O Ministério Público Federal dividiu os denunciados no esquema de fraude no Detran em seis núcleos denominados: Família Fernandes, Carlos Dahlen da Rosa, Fundacional (Fatec e Fundae), Detran, UFSM e Lair Ferst. O procurador Alexandre Schneider explicou que a ação da quadrilha teve dois momentos distintos. O primeiro deles, de julho de 2003 a maio de 2007, foi chamado de “fase das empresas de fachada”. Neste período, empresas-fantasma eram usadas para o pagamento de propina. O MPF identificou dois contratos fraudulentos entre Detran e Fatec: o primeiro em julho de 2003 e o segundo em dezembro do mesmo ano. Nos dois casos, houve dispensa indevida de licitação, sem que houvesse um fator de urgência que justificasse a medida.
□ □ □ □ □ □ □
● Suas tarefas:
**a.** Indique se cada afirmação abaixo está de acordo com o trecho sobre a fraude no Detran, respondendo sim ou não e citando literalmente as palavras do trecho que decidem a questão. (i) O Ministério Público Federal dividiu os denunciados em seis núcleos. (ii) A "fase das empresas de fachada" estendeu-se de julho de 2003 a maio de 2007. (iii) A dispensa de licitação nos contratos entre Detran e Fatec foi justificada por um fator de urgência.
**b.** Dê continuidade ao trecho sobre a fraude no Detran a partir do ponto em que ele termina.

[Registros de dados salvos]
□ □ □ □ □ □ □
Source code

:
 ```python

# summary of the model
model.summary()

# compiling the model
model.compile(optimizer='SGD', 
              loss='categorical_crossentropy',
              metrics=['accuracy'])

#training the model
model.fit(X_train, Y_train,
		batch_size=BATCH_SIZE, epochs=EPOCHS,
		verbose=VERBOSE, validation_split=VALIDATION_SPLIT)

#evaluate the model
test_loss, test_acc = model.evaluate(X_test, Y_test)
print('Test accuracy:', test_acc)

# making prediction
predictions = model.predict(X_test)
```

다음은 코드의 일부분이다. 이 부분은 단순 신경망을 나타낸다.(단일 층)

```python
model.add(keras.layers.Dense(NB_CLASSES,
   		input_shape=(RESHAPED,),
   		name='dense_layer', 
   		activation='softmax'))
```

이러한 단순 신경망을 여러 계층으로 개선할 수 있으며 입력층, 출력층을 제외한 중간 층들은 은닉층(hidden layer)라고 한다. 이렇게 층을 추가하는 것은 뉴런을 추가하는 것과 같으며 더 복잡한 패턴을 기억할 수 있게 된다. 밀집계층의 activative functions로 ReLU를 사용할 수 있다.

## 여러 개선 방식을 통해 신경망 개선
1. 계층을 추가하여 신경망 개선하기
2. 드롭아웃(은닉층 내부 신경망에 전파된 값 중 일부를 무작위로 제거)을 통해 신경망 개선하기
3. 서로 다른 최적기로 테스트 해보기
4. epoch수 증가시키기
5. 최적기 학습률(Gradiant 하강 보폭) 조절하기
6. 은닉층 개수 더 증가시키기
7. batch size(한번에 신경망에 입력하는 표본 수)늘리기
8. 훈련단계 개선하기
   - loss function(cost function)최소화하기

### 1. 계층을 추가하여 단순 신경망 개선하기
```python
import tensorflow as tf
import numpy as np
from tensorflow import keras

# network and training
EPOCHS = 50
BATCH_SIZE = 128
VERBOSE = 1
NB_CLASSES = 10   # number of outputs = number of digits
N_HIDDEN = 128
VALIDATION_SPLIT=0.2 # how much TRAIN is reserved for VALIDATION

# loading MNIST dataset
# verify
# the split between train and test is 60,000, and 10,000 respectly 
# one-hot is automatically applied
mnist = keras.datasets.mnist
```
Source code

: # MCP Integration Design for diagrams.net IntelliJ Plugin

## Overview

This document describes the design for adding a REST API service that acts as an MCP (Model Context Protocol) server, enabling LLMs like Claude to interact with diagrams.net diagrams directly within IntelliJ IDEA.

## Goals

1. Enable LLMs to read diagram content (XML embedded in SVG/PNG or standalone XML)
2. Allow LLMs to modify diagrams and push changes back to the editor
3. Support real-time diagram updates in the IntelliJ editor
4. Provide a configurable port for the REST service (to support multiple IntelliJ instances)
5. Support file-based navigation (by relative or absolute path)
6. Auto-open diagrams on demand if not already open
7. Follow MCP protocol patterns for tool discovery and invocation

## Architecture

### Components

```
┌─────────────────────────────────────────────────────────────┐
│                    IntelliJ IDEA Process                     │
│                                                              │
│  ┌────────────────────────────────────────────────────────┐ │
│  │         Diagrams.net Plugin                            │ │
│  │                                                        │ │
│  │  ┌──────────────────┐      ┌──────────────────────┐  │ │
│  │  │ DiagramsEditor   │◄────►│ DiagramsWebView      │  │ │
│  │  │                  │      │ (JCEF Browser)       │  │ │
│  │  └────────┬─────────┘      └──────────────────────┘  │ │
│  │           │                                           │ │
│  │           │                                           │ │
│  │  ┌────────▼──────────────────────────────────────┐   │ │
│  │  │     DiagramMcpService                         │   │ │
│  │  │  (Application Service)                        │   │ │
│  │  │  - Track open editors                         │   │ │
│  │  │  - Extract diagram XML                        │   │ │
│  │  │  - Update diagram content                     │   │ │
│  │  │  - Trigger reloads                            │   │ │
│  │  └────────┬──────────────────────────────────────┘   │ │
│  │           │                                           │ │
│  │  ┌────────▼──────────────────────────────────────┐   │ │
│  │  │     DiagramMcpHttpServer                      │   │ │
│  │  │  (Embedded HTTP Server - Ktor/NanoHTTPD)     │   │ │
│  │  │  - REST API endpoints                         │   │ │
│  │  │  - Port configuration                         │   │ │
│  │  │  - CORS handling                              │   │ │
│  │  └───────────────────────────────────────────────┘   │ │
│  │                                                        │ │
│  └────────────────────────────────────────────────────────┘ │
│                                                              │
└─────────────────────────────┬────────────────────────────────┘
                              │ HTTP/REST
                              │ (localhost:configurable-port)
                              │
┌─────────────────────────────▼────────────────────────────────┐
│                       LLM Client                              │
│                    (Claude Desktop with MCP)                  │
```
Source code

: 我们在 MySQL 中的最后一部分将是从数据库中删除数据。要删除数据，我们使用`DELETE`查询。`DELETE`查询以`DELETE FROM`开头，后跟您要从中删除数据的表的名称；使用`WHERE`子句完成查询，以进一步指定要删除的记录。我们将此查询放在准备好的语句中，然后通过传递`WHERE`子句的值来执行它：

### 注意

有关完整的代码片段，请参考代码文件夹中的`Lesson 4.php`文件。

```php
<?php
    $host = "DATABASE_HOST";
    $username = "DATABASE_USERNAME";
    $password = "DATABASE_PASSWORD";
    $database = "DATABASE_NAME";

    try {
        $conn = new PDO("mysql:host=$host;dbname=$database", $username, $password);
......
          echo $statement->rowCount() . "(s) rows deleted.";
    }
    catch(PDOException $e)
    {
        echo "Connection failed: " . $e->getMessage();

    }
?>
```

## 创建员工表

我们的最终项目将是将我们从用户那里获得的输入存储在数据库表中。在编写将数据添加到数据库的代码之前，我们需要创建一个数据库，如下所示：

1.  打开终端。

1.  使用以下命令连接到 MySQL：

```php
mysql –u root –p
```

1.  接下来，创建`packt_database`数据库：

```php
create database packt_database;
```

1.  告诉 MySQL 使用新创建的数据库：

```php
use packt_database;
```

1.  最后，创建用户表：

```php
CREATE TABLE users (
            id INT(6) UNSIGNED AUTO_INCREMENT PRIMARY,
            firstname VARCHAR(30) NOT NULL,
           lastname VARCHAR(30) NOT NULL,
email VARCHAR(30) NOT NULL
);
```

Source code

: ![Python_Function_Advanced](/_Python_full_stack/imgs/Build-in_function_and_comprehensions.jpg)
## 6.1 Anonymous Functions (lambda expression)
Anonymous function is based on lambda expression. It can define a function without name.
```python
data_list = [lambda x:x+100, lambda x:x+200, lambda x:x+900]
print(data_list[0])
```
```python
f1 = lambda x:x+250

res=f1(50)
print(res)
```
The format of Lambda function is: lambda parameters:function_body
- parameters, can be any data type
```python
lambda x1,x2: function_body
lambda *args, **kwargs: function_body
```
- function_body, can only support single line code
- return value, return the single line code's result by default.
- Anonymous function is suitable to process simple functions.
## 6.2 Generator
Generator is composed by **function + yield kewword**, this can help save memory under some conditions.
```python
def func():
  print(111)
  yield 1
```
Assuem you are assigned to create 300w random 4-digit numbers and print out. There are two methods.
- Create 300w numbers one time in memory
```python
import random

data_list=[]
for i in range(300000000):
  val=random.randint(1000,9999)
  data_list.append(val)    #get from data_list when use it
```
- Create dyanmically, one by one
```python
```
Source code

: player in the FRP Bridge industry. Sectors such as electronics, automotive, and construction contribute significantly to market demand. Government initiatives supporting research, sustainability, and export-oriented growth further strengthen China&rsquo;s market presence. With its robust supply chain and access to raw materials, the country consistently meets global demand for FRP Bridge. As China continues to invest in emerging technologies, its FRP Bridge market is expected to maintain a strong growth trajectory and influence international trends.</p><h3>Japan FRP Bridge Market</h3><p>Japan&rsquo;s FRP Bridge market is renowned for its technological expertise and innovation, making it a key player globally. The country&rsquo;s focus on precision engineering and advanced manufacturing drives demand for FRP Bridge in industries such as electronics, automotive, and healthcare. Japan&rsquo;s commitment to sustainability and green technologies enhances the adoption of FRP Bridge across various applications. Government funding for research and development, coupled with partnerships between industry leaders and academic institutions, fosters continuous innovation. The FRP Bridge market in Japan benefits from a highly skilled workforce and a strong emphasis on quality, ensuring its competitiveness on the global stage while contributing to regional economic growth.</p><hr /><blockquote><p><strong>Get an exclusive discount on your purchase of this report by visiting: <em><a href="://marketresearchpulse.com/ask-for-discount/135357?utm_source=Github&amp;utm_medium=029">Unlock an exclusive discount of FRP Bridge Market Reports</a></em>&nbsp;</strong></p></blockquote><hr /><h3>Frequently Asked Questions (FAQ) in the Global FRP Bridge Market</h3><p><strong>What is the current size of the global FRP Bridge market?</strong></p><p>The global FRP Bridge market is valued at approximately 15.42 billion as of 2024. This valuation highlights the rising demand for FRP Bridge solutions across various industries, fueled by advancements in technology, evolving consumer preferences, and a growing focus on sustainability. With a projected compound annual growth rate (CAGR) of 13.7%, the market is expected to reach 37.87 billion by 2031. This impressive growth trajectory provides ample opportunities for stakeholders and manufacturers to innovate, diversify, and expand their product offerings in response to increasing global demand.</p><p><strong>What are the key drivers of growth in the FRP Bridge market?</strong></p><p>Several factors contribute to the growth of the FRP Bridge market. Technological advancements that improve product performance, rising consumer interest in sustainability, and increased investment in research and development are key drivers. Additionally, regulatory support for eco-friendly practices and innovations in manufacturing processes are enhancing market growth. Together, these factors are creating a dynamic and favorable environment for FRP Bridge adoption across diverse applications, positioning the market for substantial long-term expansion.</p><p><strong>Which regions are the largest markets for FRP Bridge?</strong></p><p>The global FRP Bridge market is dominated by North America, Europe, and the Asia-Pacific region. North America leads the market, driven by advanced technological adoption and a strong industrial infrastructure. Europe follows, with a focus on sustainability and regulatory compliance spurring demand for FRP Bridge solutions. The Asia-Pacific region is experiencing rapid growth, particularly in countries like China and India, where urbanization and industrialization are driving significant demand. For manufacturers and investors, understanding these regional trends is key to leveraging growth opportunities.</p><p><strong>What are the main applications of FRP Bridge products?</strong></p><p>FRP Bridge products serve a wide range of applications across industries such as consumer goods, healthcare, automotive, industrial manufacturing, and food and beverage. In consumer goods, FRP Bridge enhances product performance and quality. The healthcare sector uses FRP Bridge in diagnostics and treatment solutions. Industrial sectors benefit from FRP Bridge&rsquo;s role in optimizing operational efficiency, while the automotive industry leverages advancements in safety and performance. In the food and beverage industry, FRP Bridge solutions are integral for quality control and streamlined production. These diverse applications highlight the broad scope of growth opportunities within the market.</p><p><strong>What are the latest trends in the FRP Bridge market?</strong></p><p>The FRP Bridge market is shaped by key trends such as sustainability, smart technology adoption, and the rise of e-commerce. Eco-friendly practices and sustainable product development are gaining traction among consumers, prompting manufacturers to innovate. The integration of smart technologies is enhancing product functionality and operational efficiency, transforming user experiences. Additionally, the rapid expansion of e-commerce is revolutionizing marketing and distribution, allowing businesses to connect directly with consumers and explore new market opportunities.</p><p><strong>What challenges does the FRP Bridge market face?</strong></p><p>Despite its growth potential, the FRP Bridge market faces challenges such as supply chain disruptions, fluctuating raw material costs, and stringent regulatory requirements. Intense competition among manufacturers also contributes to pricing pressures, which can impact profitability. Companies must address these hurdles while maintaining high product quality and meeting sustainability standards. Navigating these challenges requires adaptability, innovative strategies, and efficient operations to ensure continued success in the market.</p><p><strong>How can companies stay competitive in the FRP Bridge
□ □ □ □ □ □ □
● Respostas:
**a.**
(i) Sim: "dividiu os denunciados no esquema de fraude no Detran em seis núcleos"
(ii) Sim: "O primeiro deles, de julho de 2003 a maio de 2007, foi chamado de “fase das empresas de fachada”"
(iii) Não: "sem que houvesse um fator de urgência que justificasse a medida"

**b.**
Uma vez formado esse fluxo financeiro entre Detran e Fatec, juntaram-se ao esquema as chamadas empresas sistemistas: Newmark, Rio Del Sur, Pensant e Carlos Rosa Advogados. Segundo a denúncia do MPF, a Fatec repassava 40% do que recebia do Detran para estas sistemistas que se encarregavam então do pagamento de propinas, inclusive para diretores da autarquia. Na segunda fase, de maio a novembro de 2007, ocorreu uma simplificação do esquema. A partir de uma negociação com representantes da UFSM, o Detran firmou um contrato com a Fundae. Mas houve uma situação atípica nesta mudança, que chamou a atenção do Ministério Público, dando início às investigações. A Fundae foi contratada, mais uma vez com dispensa indevida de licitação, e imediatamente sub-contratou a Fatec, que prestava serviços para o Detran até então.
A Fundae não tinha nenhuma estrutura para a aplicação de provas e teóricas e práticas aos candidatos a uma carteira de motorista. Além de contratar a Fatec, a Fundae passou a ter o seu grupo de sistemistas. Começou aí “a fase da mala preta”, onde o pagamento de propina era feito diretamente aos envolvidos. Dirigentes do Detran passaram a receber sua propina em espécie, entregue, literalmente, pelo homem da mala preta.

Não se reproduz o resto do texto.